Material provided section start

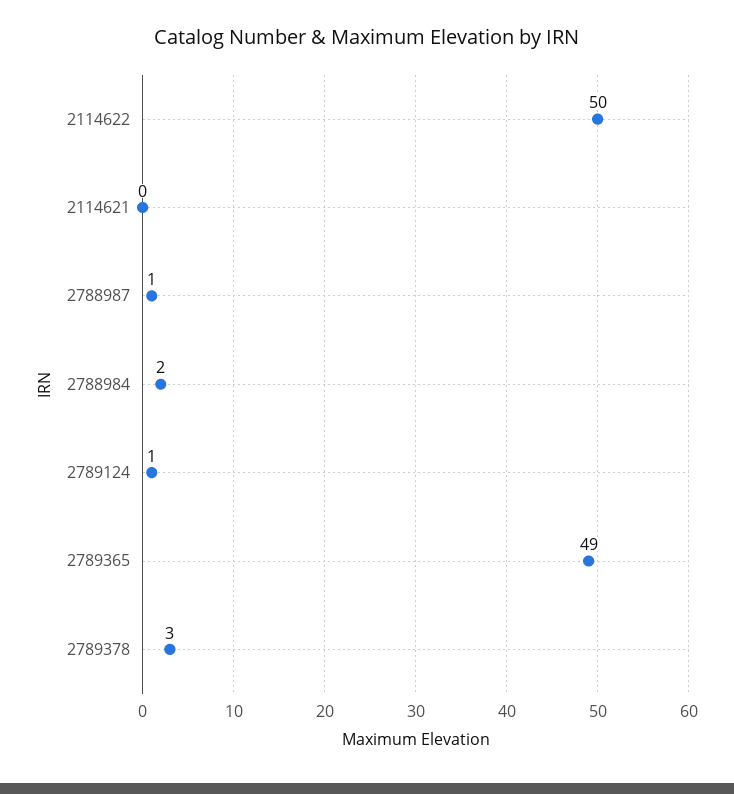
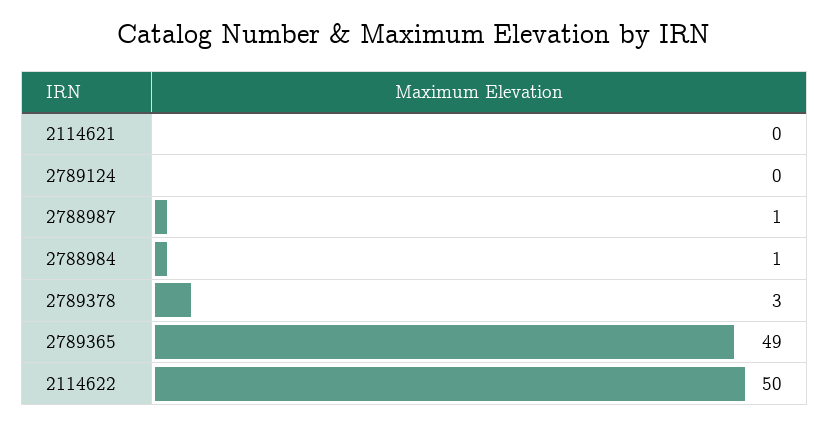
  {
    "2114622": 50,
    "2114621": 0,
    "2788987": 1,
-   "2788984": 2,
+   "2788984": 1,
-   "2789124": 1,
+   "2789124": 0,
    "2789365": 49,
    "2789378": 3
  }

Material provided section end
Material provided section start

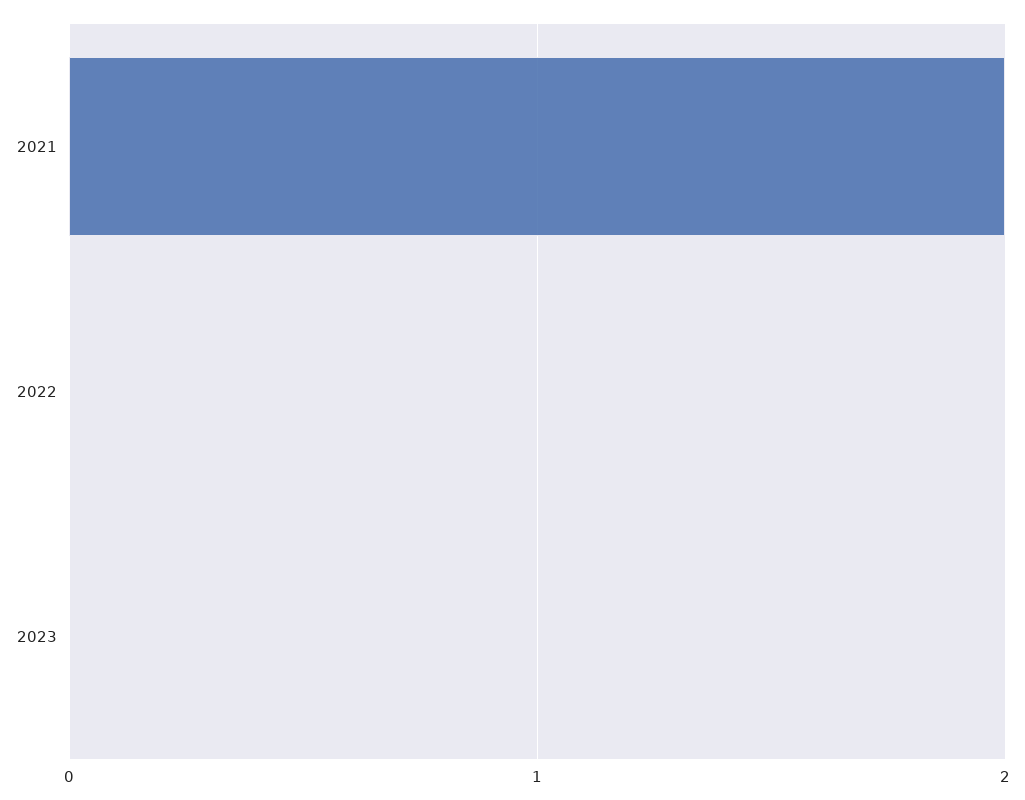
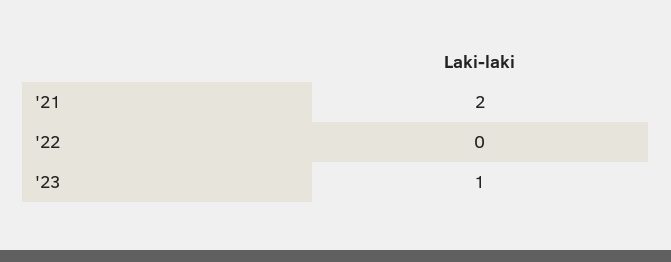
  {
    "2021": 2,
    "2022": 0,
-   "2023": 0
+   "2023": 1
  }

Material provided section end
Material provided section start

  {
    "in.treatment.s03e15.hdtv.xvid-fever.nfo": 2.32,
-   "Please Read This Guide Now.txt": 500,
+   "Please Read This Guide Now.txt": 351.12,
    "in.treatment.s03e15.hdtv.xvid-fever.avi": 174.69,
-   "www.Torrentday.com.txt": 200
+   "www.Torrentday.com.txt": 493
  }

Material provided section end

== Instruction ==
Copy the lines from the entries above in which the word "Read" appears.

== Task result ==
-   "Please Read This Guide Now.txt": 500,
+   "Please Read This Guide Now.txt": 351.12,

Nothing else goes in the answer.